Chapter 8 of History of Modern Art by Arnason & Mansfield

The Book “History of Modern Art – Painting Sculpture Architecture Photography,” published in 2014, is addressed modern architecture and provides them with the basic history of various architectural designs. Two authors wrote the book, the late H.H. Arnason, a professor in the Department of Art at the University of Minnesota, and Elizabeth C. Mansfield, a vice president at the National Humanities Center in Research Triangle ParkNorth of Carolina. The book was published by Pearson publishers, one of the leading publishers in Newyork. This reading report will be based on chapter eight of the book entitled “Early Modern Architecture.”

The main purpose of reading this book is because it has a great contribution to the architectural world. It gives precise information on how various designs were invented and their function across Europe and USA architectural designs. Chapter eight of this book explores cubism in modern architectural designs (Arnason & Mansfield, 2013). It features the main architectures in the late 19th century and the beginning of the 20th century, such as Lloyd Wright, Henry Hobson, Richard Morris, etc. According to Lloyd Wright, all buildings had to be created based on functionalism, whereby a building is built to feature the intended purpose of a structure and its functionality in design. This design called for the elimination of ornaments in buildings because they were unnecessary regarding a building’s main purpose (Arnason & Mansfield, 2013). Wright demonstrated functionalism in some of his designs, including his Ward Willits House, characterized by a free-flowing floor plan, an open veranda that allows light from outside to penetrate the living room, and low ceilings to bring a sense of intimacy into the house.

Functionalism was widely adopted in major architectural designs in Europe and the USA during the 19th and 20th centuries. However, most of the engineers used modern machines and innovations to help construct their houses. The advancement of metal production enabled the production of strong metals, which paved the way for taller buildings to be built (Arnason & Mansfield, 2013). For instance, the Home Insurance Building in Chicago was built by William Le Baron Jenny as a twelve-story building and relied on the internal metal skeleton to carry all the weight of the external shell. This was a major transformation in the building of skyscrapers because it allowed the use of glass boxes and reduced the number of supporting elements.

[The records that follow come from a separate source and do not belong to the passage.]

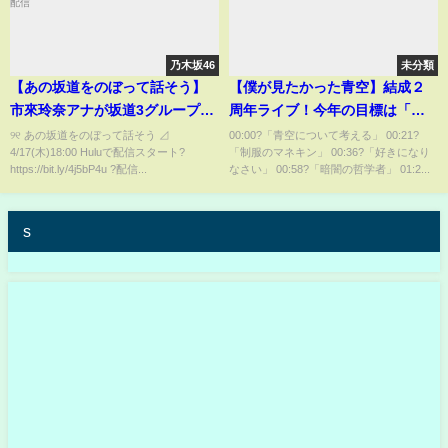
乃木坂46
未分類
【あの坂道をのぼって話そう】
【僕が見たかった青空】結成２
市來玲奈アナが坂道3グループの
周年ライブ！今年の目標は「ア
リーダーと癒し&本音トーク満載
リーナを目指します?」
୨୧ あの坂道をのぼって話そう ⊿
00:00?「青空について考える」 00:21?
4/17(木)18:00 Huluで配信スタート?
「制服のマネキン」 00:36?「好きになり
の女子旅へ? 4/17(木)よりHuluで
https://bit.ly/4j5bP4u ?️配信...
なさい」 00:58?「暗闇の哲学者」 01:2...
独占配信
s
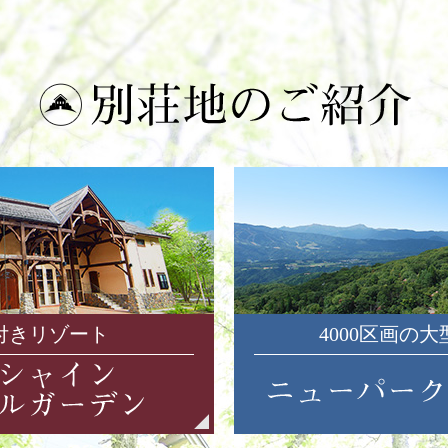
付きリゾート
4000区画の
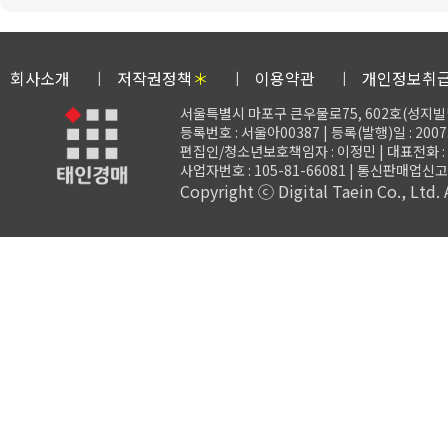
회사소개
저작권정책
＊
이용약관
개인정보취
서울특별시 마포구 큰우물로75, 602호(성지빌
등록번호 : 서울아00387 | 등록(발행)일 : 2007.
편집인/청소년보호책임자 : 이정민 | 대표전화 : 02-3
사업자번호 : 105-81-66081 | 통신판매업신고 
Copyright ⓒ Digital Taein Co., Ltd. A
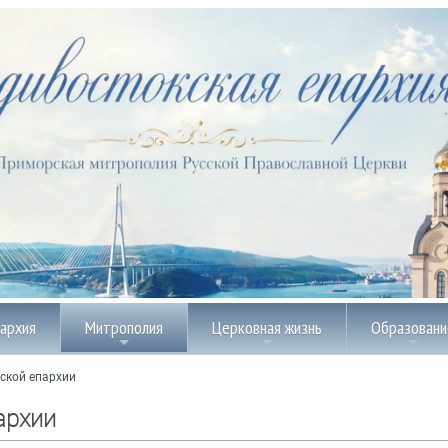
пархия
Митрополия
Церковная жизнь
Образовани
ской епархии
архии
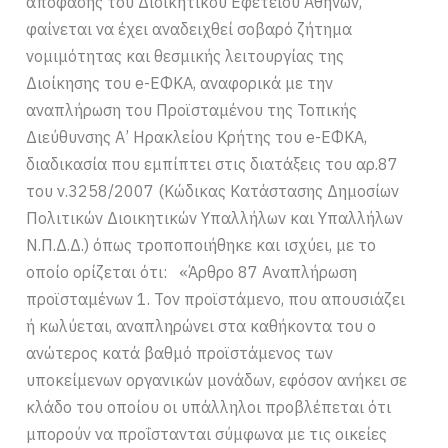
απόφασης του Διοικητικού Εφετείου Αθηνών,
φαίνεται να έχει αναδειχθεί σοβαρό ζήτημα
νομιμότητας και θεσμικής λειτουργίας της
Διοίκησης του e-ΕΦΚΑ, αναφορικά με την
αναπλήρωση του Προϊσταμένου της Τοπικής
Διεύθυνσης Α’ Ηρακλείου Κρήτης του e-ΕΦΚΑ,
διαδικασία που εμπίπτει στις διατάξεις του αρ.87
του ν.3258/2007 (Κώδικας Κατάστασης Δημοσίων
Πολιτικών Διοικητικών Υπαλλήλων και Υπαλλήλων
Ν.Π.Δ.Δ.) όπως τροποποιήθηκε και ισχύει, με το
οποίο ορίζεται ότι: «Άρθρο 87 Αναπλήρωση
προϊσταμένων 1. Τον προϊστάμενο, που απουσιάζει
ή κωλύεται, αναπληρώνει στα καθήκοντα του ο
ανώτερος κατά βαθμό προϊστάμενος των
υποκείμενων οργανικών μονάδων, εφόσον ανήκει σε
κλάδο του οποίου οι υπάλληλοι προβλέπεται ότι
μπορούν να προΐστανται σύμφωνα με τις οικείες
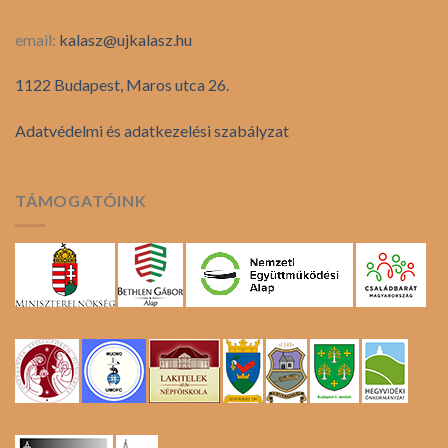
email:
kalasz@ujkalasz.hu
1122 Budapest, Maros utca 26.
Adatvédelmi és adatkezelési szabályzat
TÁMOGATÓINK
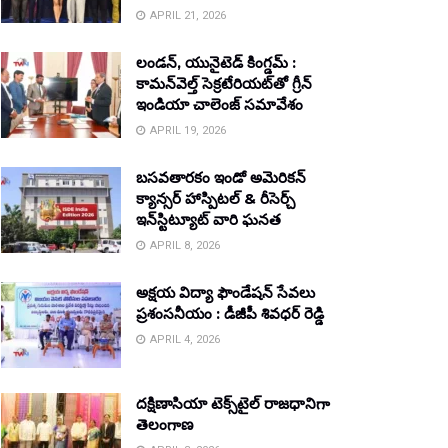
APRIL 21, 2026
లండన్, యునైటెడ్ కింగ్డమ్ :
కామన్‌వెల్త్ సెక్రటేరియట్‌తో గ్రీన్
ఇండియా చాలెంజ్ సమావేశం
APRIL 19, 2026
బసవతారకం ఇండో అమెరికన్
క్యాన్సర్ హాస్పిటల్ & రీసెర్చ్
ఇన్‌స్టిట్యూట్ వారి ఘనత
APRIL 8, 2026
అక్షయ విద్యా ఫౌండేషన్ సేవలు
ప్రశంసనీయం : డీజీపీ శివధర్ రెడ్డి
APRIL 4, 2026
దక్షిణాసియా టెక్స్‌టైల్ రాజధానిగా
తెలంగాణ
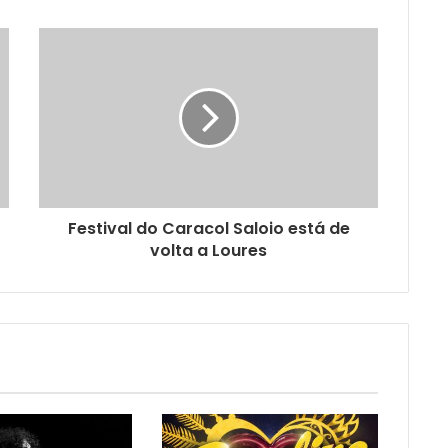
Festival do Caracol Saloio está de
volta a Loures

However, some architectures were also against functionalism in the US. Between 1915-1940, America had two major construction projects, including the Pennsylvania Station and the Palace of Fine Arts in San Fransisco. The Pennsylvania station was designed by Beaux-Arts Architectural firm that was evidently against functionalism. The exterior of the Pennsylvania station had a massive Doric colonnade which clearly symbolized a modern temple instead of a railway station (Arnason & Mansfield, 2013). However, the building was destroyed in 1966 and was established as a New York City Landmark Reservations. The palace of fine arts also went against the canonical rules by using rich imaginative ornaments to cover its structures. This was against functionalism, which had called for the elimination of ornaments in buildings.

However, the significance of functionalism did not end, and made a major breakthrough in 1908 through the construction of the AEG Turbine Factory. Peter Behrens built this factory; a German architect used high corner masonry piers and an overpowering glass roof. It created mass social implications because it was built to provide maximum space, air, and light for the factory workers creating a suitable working atmosphere for the employees (Arnason & Mansfield, 2013). This created a sense of corporate social responsibility and enabled the wide adoption of functionalism in most factory buildings.


Arnason, H., & Mansfield, E. (2013). History of modern art (7th ed., pp. 169-185). Pearson Education.